With a difficult decision to make, Gyoojun turned to an important mentor for advice: a Korean Wycliffe staff member back in Korea named Min-Young Jung.
“You just overcame all those language and cultural barriers coming to Canada—just to study and live here, right?” asked Jung who is currently associate director of Wycliffe Global Alliance (the international umbrella agency of which Wycliffe Canada is a member). “Why not be a Wycliffe missionary to benefit other cultures?”
Gyoojun followed his mentors’ advice. However, instead of becoming a translator, he chose to create a ministry for Korean diaspora churches in Canada.
“I saw the needs of this mobilization ministry,” Gyoojun explains. “Wycliffe Canada was also looking for ethnic workers who can connect ethnic churches to Wycliffe and its Bible translation ministries.”
In the following years, he created a ministry that runs several programs aimed at recruiting Korean-Canadians to serve with Wycliffe overseas and connect churches with the mission field.
These two must go together in Korean congregations, explains Gyoojun.
“For Korean churches, it’s very group or community-oriented. So, without having a good relationship with the local churches, it’s very hard to recruit people because they [are viewed as only] belonging there.”
Who is the Ideal Missionary?
Gyoojun believes Korean-Canadians are fantastic missionary candidates because they already have experience adapting to a new culture.

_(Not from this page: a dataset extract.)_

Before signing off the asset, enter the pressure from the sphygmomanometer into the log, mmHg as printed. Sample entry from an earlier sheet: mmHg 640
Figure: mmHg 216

“Korean-Canadians have already gone through that process,” he says. “Wherever they go around the world, they find it far easier than someone with experience in only one culture.”
Although Korean-Canadians may be ideal candidates, it’s still a long process for interested candidates to become Wycliffe missionaries. Those interested are often as young as high school students and sometimes after years of communication, and a verbal commitment, the person decides not to join.

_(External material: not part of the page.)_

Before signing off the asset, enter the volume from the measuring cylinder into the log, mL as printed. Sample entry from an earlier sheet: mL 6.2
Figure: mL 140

“Sometimes we have felt like, wow, these guys are fully ready to go. Then they just take off,” he explains. “We get so excited to see the result as soon as possible, but it takes longer than expected.”
In that long process, however, Gyoojun’s original calling as a pastor comes into play. Potential recruits are people with whom Gyoonjun can pastor and build relationships. When a teenager talks to him about their wild future dreams, Gyoojun listens, not because one day the teen may become a Bible translator, but first because he is loved by Christ.
“In this kind of secularized society, how can we mobilize people to sacrifice all other things and then go to the field for 10 years or 20 years to translate the Bible? It’s impossible, right? Who could do that?”
It would be impossible if God didn’t call people to the work of Bible translation, he explains, before referring to Matthew 9: 37-38 (NIV): “The harvest is plentiful but the workers are few. Ask the Lord of the harvest, therefore, to send out workers into his harvest field.”
Gyoojun’s belief that each person has a calling in life isn’t based solely on his belief in Scripture. It’s also rooted in his experience as a child growing up in Korea.
One day when he was a child squirming in his church pew, God and His Word gripped his attention and allowed him to concentrate.
Gyoojun says he looked up at the pastor at the pulpit and suddenly he could focus. As the pastor read from the Word of God, his attention was no longer jumbled.
Years later, after accepting the Lord and being convinced the Lord had called him to pastoral ministry, Gyoojun learned that his mom had made a vow to God when he was just a baby that she would commit him to the Lord.
“When I was really young, there were four or five times I almost died,” he says. Finally his mom took Gyoojun to a pastor. When he prayed for the youngster, he asked his mom if she would commit him to God and to becoming a pastor if he survived.
Amazed that God had saved Gyoojun’s life, his mom dedicated him to the Lord’s service.
It’s with this calling that Gyoojun seeks those called to Wycliffe among Korean-Canadians.